§ WRITTEN INSTRUCTION:
Copy the following entries line for line, keeping every word and letter unchanged.

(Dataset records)
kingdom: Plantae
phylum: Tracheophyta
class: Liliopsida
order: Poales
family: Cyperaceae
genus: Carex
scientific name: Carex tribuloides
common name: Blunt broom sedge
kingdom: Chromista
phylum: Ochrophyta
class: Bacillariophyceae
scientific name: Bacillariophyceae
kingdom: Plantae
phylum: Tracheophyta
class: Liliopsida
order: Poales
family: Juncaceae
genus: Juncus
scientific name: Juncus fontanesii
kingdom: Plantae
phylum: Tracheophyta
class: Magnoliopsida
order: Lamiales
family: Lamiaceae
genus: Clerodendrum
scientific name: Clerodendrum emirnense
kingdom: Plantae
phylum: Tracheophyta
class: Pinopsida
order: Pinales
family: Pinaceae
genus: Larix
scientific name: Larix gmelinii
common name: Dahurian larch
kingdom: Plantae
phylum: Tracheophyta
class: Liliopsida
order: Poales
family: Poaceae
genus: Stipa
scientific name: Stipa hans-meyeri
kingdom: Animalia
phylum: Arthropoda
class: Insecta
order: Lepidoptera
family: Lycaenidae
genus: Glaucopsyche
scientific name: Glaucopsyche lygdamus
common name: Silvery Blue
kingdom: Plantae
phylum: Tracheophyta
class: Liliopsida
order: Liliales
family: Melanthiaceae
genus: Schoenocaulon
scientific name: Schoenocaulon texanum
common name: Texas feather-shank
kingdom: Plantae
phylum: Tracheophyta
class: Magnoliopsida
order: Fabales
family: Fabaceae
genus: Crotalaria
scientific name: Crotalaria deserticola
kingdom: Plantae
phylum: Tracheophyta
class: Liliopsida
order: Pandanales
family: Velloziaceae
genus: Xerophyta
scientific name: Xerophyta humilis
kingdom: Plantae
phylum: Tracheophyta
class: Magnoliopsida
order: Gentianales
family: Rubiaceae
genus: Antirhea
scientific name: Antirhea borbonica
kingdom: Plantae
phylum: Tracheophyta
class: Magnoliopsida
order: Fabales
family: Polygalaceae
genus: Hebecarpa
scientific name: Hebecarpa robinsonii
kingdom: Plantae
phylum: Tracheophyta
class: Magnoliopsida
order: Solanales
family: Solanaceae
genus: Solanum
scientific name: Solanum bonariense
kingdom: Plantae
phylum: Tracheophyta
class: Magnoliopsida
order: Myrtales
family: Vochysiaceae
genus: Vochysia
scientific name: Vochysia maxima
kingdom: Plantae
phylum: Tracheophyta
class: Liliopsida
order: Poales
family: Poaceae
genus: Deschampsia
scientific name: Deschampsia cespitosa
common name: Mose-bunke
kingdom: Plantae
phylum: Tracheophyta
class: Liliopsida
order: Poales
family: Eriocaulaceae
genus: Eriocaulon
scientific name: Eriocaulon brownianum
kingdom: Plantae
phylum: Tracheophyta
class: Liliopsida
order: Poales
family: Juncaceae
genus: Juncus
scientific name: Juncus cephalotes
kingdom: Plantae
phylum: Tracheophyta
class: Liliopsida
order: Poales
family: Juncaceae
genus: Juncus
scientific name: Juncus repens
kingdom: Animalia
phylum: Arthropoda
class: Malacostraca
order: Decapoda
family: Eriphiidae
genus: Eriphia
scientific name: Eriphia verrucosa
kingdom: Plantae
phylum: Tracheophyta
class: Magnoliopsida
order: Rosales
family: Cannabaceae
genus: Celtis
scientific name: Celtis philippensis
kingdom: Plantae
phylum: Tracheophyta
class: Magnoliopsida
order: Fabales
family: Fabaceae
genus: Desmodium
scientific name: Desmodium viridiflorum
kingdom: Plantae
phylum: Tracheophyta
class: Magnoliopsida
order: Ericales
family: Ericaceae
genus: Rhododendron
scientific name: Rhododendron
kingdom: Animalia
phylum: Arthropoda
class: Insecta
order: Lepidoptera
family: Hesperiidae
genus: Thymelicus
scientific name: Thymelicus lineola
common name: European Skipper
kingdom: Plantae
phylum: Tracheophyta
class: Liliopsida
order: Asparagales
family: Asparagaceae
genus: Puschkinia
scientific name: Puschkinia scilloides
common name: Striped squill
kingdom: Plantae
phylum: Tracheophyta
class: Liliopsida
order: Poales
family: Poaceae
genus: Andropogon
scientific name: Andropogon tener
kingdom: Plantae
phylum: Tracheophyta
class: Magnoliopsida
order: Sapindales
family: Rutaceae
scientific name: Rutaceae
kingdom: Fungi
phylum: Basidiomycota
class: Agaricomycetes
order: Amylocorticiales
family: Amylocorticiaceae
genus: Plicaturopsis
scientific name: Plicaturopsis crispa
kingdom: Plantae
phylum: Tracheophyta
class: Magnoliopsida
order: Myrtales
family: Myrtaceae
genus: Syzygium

§ WRITTEN ANSWER:
kingdom: Plantae
phylum: Tracheophyta
class: Liliopsida
order: Poales
family: Cyperaceae
genus: Carex
scientific name: Carex tribuloides
common name: Blunt broom sedge
kingdom: Chromista
phylum: Ochrophyta
class: Bacillariophyceae
scientific name: Bacillariophyceae
kingdom: Plantae
phylum: Tracheophyta
class: Liliopsida
order: Poales
family: Juncaceae
genus: Juncus
scientific name: Juncus fontanesii
kingdom: Plantae
phylum: Tracheophyta
class: Magnoliopsida
order: Lamiales
family: Lamiaceae
genus: Clerodendrum
scientific name: Clerodendrum emirnense
kingdom: Plantae
phylum: Tracheophyta
class: Pinopsida
order: Pinales
family: Pinaceae
genus: Larix
scientific name: Larix gmelinii
common name: Dahurian larch
kingdom: Plantae
phylum: Tracheophyta
class: Liliopsida
order: Poales
family: Poaceae
genus: Stipa
scientific name: Stipa hans-meyeri
kingdom: Animalia
phylum: Arthropoda
class: Insecta
order: Lepidoptera
family: Lycaenidae
genus: Glaucopsyche
scientific name: Glaucopsyche lygdamus
common name: Silvery Blue
kingdom: Plantae
phylum: Tracheophyta
class: Liliopsida
order: Liliales
family: Melanthiaceae
genus: Schoenocaulon
scientific name: Schoenocaulon texanum
common name: Texas feather-shank
kingdom: Plantae
phylum: Tracheophyta
class: Magnoliopsida
order: Fabales
family: Fabaceae
genus: Crotalaria
scientific name: Crotalaria deserticola
kingdom: Plantae
phylum: Tracheophyta
class: Liliopsida
order: Pandanales
family: Velloziaceae
genus: Xerophyta
scientific name: Xerophyta humilis
kingdom: Plantae
phylum: Tracheophyta
class: Magnoliopsida
order: Gentianales
family: Rubiaceae
genus: Antirhea
scientific name: Antirhea borbonica
kingdom: Plantae
phylum: Tracheophyta
class: Magnoliopsida
order: Fabales
family: Polygalaceae
genus: Hebecarpa
scientific name: Hebecarpa robinsonii
kingdom: Plantae
phylum: Tracheophyta
class: Magnoliopsida
order: Solanales
family: Solanaceae
genus: Solanum
scientific name: Solanum bonariense
kingdom: Plantae
phylum: Tracheophyta
class: Magnoliopsida
order: Myrtales
family: Vochysiaceae
genus: Vochysia
scientific name: Vochysia maxima
kingdom: Plantae
phylum: Tracheophyta
class: Liliopsida
order: Poales
family: Poaceae
genus: Deschampsia
scientific name: Deschampsia cespitosa
common name: Mose-bunke
kingdom: Plantae
phylum: Tracheophyta
class: Liliopsida
order: Poales
family: Eriocaulaceae
genus: Eriocaulon
scientific name: Eriocaulon brownianum
kingdom: Plantae
phylum: Tracheophyta
class: Liliopsida
order: Poales
family: Juncaceae
genus: Juncus
scientific name: Juncus cephalotes
kingdom: Plantae
phylum: Tracheophyta
class: Liliopsida
order: Poales
family: Juncaceae
genus: Juncus
scientific name: Juncus repens
kingdom: Animalia
phylum: Arthropoda
class: Malacostraca
order: Decapoda
family: Eriphiidae
genus: Eriphia
scientific name: Eriphia verrucosa
kingdom: Plantae
phylum: Tracheophyta
class: Magnoliopsida
order: Rosales
family: Cannabaceae
genus: Celtis
scientific name: Celtis philippensis
kingdom: Plantae
phylum: Tracheophyta
class: Magnoliopsida
order: Fabales
family: Fabaceae
genus: Desmodium
scientific name: Desmodium viridiflorum
kingdom: Plantae
phylum: Tracheophyta
class: Magnoliopsida
order: Ericales
family: Ericaceae
genus: Rhododendron
scientific name: Rhododendron
kingdom: Animalia
phylum: Arthropoda
class: Insecta
order: Lepidoptera
family: Hesperiidae
genus: Thymelicus
scientific name: Thymelicus lineola
common name: European Skipper
kingdom: Plantae
phylum: Tracheophyta
class: Liliopsida
order: Asparagales
family: Asparagaceae
genus: Puschkinia
scientific name: Puschkinia scilloides
common name: Striped squill
kingdom: Plantae
phylum: Tracheophyta
class: Liliopsida
order: Poales
family: Poaceae
genus: Andropogon
scientific name: Andropogon tener
kingdom: Plantae
phylum: Tracheophyta
class: Magnoliopsida
order: Sapindales
family: Rutaceae
scientific name: Rutaceae
kingdom: Fungi
phylum: Basidiomycota
class: Agaricomycetes
order: Amylocorticiales
family: Amylocorticiaceae
genus: Plicaturopsis
scientific name: Plicaturopsis crispa
kingdom: Plantae
phylum: Tracheophyta
class: Magnoliopsida
order: Myrtales
family: Myrtaceae
genus: Syzygium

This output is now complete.